*TEXTO FORNECIDO*:

G1 entrevistou pessoas que encontraram no trabalho informal uma fonte de renda que ajuda na sobrevivência ou até no pé de meia. No entanto, a estudante do ensino médio, a universitária e o bacharel são o retrato de um mercado de trabalho que absorve mão de obra, mas nem sempre possibilita que os profissionais ocupem o espaço de acordo com sua formação ou seu propósito de vida. Além disso, eles acabam ganhando menos por não ter carteira assinada, que assegura os direitos previstos na CLT.

“O trabalhador desempregado passa a fazer bicos, trabalhar em novas atividades, abaixo do nível de qualificação e tempo disponível, mas ele aceita isso porque precisa gerar alguma renda para a família”, afirma o Carlos Honorato, consultor econômico e professor da FIA e Saint Paul.

Julio Cesar Martins, de 48 anos, trabalha como motorista de aplicativo desde julho do ano passado. Pode-se dizer que a mudança na vida de Martins foi radical. Antes de dirigir pelas ruas de São Paulo, o bacharel em administração de empresas havia trabalhado como supervisor financeiro com carteira assinada e todos os benefícios trabalhistas a que um funcionário CLT tem direito, como 13º salário, férias e até plano de saúde. E ainda trabalhava em horário comercial, com intervalo para almoço e folga aos finais de semana. Além de contar com uma renda de quase R$ 10 mil.

Agora que está trabalhando na informalidade após ser mandado embora, Martins precisa trabalhar pelo menos 12 horas por dia para conseguir tirar em torno de R$ 6,5 mil por mês, sem descontar as despesas com o carro como combustível e manutenção. O administrador diz que em média sua renda caiu 70%.

“Saio de casa todos os dias às 4h30 e vou até 16h. Tenho que pagar manutenção, combustível, multas, IPVA, licenciamento, limpeza, e o valor que recebo não bate com todos esses custos”, lamenta.

Martins conta que o desemprego o fez desistir do MBA em Gestão Financeira – ele conseguiu cursar apenas um semestre. Ele ainda teve que voltar para a casa dos seus pais depois de terminar um casamento de 24 anos em fevereiro de 2018.

*REGISTROS DE DADOS*:
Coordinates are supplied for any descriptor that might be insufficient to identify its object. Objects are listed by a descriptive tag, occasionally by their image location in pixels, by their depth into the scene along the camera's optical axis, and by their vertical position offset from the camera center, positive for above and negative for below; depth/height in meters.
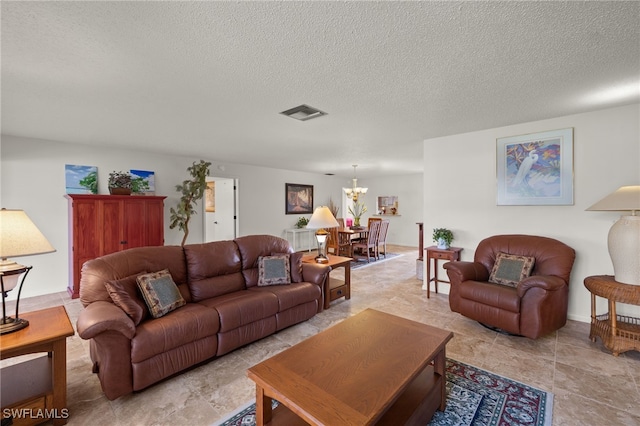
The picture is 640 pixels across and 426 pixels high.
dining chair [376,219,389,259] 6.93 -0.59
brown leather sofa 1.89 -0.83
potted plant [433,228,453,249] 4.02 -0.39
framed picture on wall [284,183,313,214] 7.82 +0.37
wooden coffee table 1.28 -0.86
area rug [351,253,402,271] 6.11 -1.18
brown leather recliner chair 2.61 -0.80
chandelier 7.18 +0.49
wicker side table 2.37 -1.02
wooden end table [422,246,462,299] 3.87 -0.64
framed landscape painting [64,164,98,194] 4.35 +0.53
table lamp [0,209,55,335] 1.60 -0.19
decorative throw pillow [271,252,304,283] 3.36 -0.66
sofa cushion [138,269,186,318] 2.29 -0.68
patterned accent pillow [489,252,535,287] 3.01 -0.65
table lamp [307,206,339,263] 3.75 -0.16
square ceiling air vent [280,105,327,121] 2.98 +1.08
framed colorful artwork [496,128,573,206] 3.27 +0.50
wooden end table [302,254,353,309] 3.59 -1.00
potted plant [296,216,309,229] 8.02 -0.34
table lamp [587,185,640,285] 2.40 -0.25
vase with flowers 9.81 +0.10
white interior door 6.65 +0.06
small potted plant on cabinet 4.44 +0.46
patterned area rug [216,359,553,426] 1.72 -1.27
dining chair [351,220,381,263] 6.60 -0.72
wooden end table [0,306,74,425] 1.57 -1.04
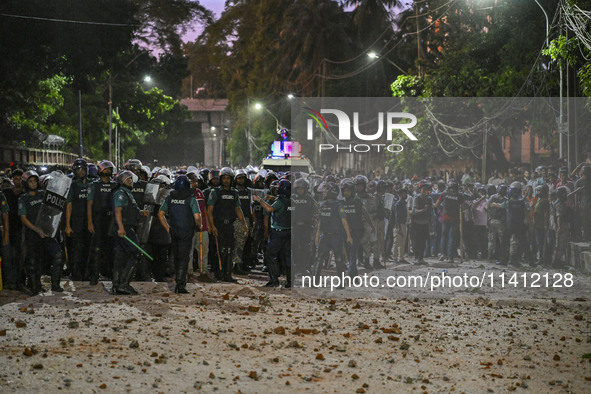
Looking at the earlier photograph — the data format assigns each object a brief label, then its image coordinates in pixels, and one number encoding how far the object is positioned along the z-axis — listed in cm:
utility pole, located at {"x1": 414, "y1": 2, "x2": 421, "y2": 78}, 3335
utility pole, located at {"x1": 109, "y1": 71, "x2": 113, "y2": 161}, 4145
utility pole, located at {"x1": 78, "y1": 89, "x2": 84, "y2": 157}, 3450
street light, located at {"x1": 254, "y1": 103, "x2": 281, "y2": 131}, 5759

* * *

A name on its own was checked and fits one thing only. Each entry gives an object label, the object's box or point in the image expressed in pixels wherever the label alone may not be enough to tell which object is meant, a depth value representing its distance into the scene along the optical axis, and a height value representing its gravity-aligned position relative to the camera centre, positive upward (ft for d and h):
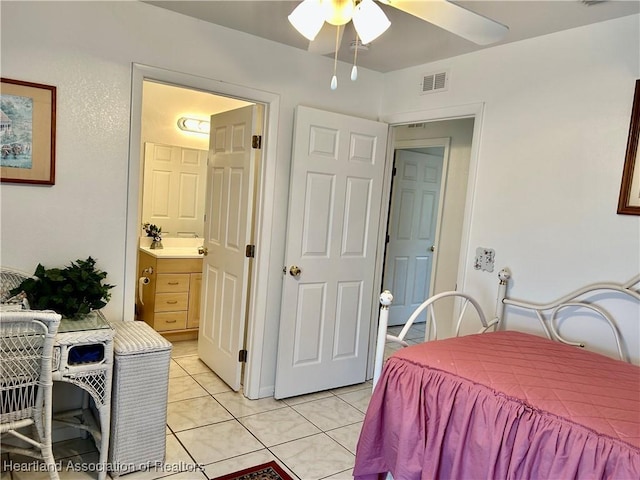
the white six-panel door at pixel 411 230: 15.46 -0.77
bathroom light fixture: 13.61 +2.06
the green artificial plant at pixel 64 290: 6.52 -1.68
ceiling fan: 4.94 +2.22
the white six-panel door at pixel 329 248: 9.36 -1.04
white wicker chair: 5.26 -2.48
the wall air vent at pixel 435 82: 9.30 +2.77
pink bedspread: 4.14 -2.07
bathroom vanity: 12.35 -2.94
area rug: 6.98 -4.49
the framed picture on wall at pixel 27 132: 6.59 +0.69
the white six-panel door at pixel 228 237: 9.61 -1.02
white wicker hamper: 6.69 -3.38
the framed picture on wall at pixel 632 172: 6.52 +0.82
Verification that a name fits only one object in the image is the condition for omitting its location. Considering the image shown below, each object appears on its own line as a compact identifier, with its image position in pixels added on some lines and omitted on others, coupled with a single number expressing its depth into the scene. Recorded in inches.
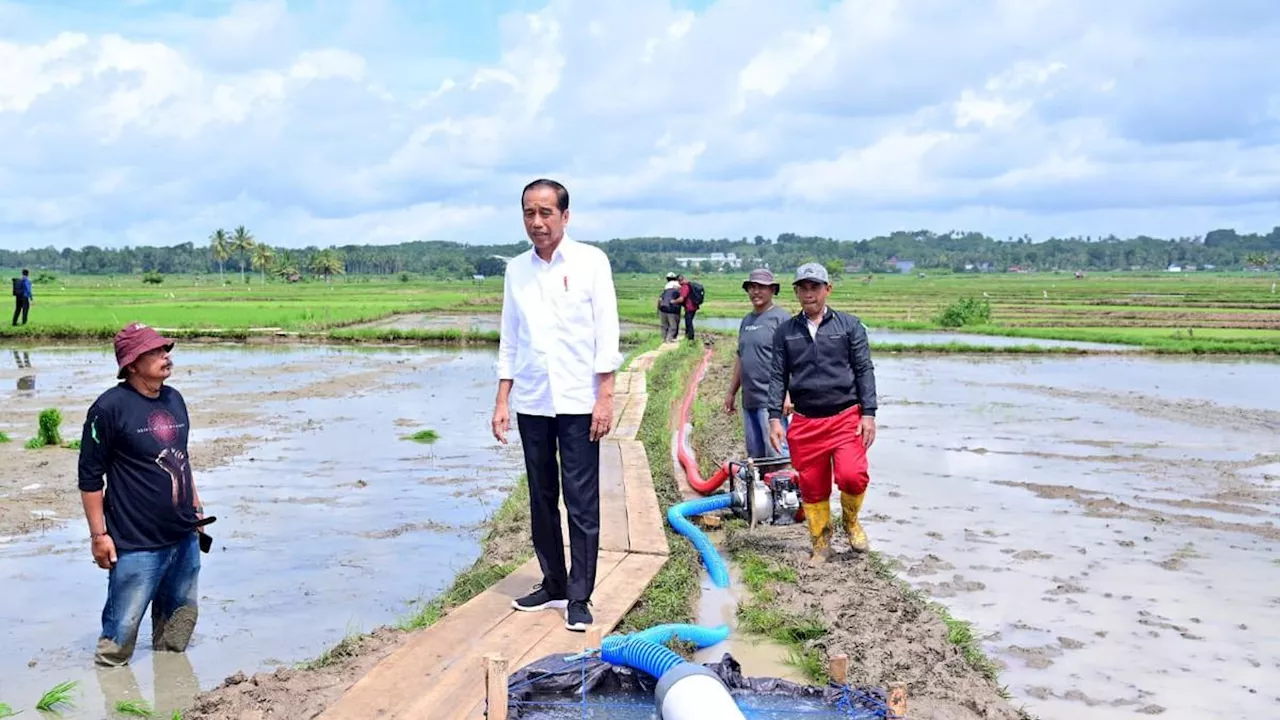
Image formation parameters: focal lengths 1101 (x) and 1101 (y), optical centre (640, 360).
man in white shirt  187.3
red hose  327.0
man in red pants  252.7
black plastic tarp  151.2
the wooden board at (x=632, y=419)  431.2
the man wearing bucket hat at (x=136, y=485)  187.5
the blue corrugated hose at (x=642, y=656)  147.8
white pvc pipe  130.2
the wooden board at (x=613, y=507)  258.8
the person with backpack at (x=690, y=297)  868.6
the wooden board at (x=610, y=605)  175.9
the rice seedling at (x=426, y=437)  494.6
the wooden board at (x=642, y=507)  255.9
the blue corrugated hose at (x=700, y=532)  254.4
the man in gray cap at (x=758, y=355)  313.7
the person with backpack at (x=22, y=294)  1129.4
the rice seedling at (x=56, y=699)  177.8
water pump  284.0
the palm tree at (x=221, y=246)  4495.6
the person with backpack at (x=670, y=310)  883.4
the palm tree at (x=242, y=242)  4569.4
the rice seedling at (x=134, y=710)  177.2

*INSTRUÇÕES DO EXERCÍCIO*:
Reproduza sem alterações o trecho do texto sobre o trabalho informal que vai de "G1 entrevistou pessoas que" a "e Saint Paul.".

*RESPOSTA ESCRITA*:
G1 entrevistou pessoas que encontraram no trabalho informal uma fonte de renda que ajuda na sobrevivência ou até no pé de meia. No entanto, a estudante do ensino médio, a universitária e o bacharel são o retrato de um mercado de trabalho que absorve mão de obra, mas nem sempre possibilita que os profissionais ocupem o espaço de acordo com sua formação ou seu propósito de vida. Além disso, eles acabam ganhando menos por não ter carteira assinada, que assegura os direitos previstos na CLT.

“O trabalhador desempregado passa a fazer bicos, trabalhar em novas atividades, abaixo do nível de qualificação e tempo disponível, mas ele aceita isso porque precisa gerar alguma renda para a família”, afirma o Carlos Honorato, consultor econômico e professor da FIA e Saint Paul.